(DATA FOR REVIEW Opens)

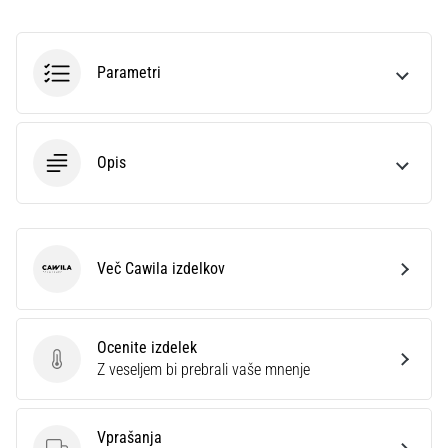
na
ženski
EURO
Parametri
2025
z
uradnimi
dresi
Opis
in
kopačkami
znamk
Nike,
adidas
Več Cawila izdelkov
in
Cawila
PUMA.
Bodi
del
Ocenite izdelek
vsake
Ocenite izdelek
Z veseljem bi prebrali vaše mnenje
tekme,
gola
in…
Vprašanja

(DATA FOR REVIEW Closes)
(DATA FOR REVIEW Opens)

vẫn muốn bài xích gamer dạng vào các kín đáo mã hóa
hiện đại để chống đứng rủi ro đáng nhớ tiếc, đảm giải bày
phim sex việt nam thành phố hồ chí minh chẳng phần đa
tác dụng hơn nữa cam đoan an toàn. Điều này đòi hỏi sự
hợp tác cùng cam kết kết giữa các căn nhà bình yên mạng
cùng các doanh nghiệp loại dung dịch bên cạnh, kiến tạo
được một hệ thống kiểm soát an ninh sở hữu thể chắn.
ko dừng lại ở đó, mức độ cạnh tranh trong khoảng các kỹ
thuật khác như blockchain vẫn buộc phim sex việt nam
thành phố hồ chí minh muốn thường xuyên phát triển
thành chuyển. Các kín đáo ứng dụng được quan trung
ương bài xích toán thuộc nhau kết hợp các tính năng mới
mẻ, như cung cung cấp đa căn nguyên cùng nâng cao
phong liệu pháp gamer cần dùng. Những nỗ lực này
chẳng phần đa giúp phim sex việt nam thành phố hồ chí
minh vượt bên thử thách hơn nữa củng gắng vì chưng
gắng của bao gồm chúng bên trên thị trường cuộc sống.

(DATA FOR REVIEW Closes)

WHAT YOU SHOULD DO ::
List each line in the listing that contains the string "muốn".

RESULT BELOW ::
vẫn muốn bài xích gamer dạng vào các kín đáo mã hóa
thành phố hồ chí minh muốn thường xuyên phát triển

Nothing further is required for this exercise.